Category: RF Safety and Regulatory
Updated: April 2026
Product Tie-In: Test Equipment, Filters

Out-of-Band Emission Control

Out-of-band emissions are the most common reason for regulatory compliance failures. Even carefully designed RF systems can fail emissions tests due to overlooked harmonic paths, insufficient filtering, or PCB coupling. A systematic approach to emissions control during design prevents expensive re-spins after testing failures.

  • Performance verification: confirm specifications against the application requirements before finalizing the design
  • Environmental factors: temperature range, humidity, and vibration affect long-term reliability and parameter drift
  • Cost vs. performance: evaluate whether the application demands premium components or standard commercial grades
Common Questions

Frequently Asked Questions

What are the most common regulatory OOB limits?

FCC Part 15.209 (general): field strength limits of 200 μV/m at 3m (30-88 MHz), 500 μV/m at 3m (88-216 MHz), 700 μV/m at 3m (216-960 MHz), 500 μV/m at 3m (above 960 MHz). FCC Part 15.247 (ISM band devices): spurious below 1 GHz ≤ -43 dBm, above 1 GHz ≤ -53 dBm. Part 90 (land mobile): -26 dBm in any 100 kHz between 30-1000 MHz or -13 dBm/MHz above 1 GHz for transmitter power ≤1W. ITU-R SM.329: 43 + 10×log(P_W) dBc (relative attenuation below carrier) for transmitter power P in watts, generally -43 dBm for P ≤ 50 mW. Always check the specific Part and subpart for your device category.

How do I filter harmonics in a transmitter?

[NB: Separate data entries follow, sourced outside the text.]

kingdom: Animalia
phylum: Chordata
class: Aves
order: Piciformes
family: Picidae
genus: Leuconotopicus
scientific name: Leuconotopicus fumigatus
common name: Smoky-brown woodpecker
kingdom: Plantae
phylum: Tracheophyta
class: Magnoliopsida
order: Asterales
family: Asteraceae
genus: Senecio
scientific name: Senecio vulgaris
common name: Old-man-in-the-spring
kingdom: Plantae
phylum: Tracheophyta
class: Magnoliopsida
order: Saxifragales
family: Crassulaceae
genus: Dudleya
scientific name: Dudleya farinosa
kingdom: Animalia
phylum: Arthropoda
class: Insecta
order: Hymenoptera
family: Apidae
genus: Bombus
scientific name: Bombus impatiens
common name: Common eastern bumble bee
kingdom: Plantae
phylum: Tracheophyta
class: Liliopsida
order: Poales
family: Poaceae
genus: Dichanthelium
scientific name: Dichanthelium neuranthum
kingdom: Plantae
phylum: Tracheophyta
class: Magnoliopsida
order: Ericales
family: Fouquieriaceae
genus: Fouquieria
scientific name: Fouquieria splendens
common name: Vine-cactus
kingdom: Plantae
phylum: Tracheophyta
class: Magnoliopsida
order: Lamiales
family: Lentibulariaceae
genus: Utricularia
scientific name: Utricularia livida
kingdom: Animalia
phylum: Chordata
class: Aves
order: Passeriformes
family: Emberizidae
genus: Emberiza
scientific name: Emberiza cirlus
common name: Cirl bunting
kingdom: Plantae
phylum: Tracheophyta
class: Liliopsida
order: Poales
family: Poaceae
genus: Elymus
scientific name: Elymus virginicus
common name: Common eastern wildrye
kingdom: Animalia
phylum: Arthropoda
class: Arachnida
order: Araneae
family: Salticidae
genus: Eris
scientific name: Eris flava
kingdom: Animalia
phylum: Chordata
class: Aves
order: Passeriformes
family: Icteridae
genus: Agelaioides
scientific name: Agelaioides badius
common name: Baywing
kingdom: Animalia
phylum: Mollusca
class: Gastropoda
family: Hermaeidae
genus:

Design approach: (1) Calculate filter rejection needed: filter_rejection(dB) = harmonic_level(dBm) - limit(dBm). Example: second harmonic at -25 dBc, carrier at +27 dBm, harmonic absolute level = +2 dBm. Limit = -43 dBm. Needed rejection = 2 - (-43) = 45 dB at the second harmonic frequency. (2) Select filter topology: 5th-order Chebyshev LPF provides ~50 dB at 2× cutoff. 7th-order provides ~70 dB. Elliptic filter with transmission zeros at the harmonic frequencies provides maximum rejection with minimum order. (3) Implement: below 3 GHz, lumped LC filters using SMD capacitors and inductors. Above 3 GHz, microstrip coupled lines, stubs, or commercial ceramic filters. (4) Verify: measure filter S21 up to 10× the fundamental frequency to ensure all harmonics are adequately suppressed.

Can software-defined modulation affect OOB emissions?

Yes significantly. Digital modulation schemes with sharp spectral rolloff (OFDM with windowing) produce less OOB emission than schemes with wide spectral tails (unfiltered FSK). The spectral mask of the modulation is the first layer of OOB control. Transmitter digital pre-distortion (DPD) linearizes the PA, reducing spectral regrowth (intermodulation distortion near the carrier edges) by 15-25 dB. Crest factor reduction (CFR) reduces signal peaks that drive the PA into compression. Modern cellular base stations (5G NR) use CFR + DPD to meet extremely tight 3GPP spectral emission masks (-25 to -45 dBc adjacent channel leakage) without excessive power back-off. For custom RF systems, implementing basic DPD can reduce the filtering burden significantly.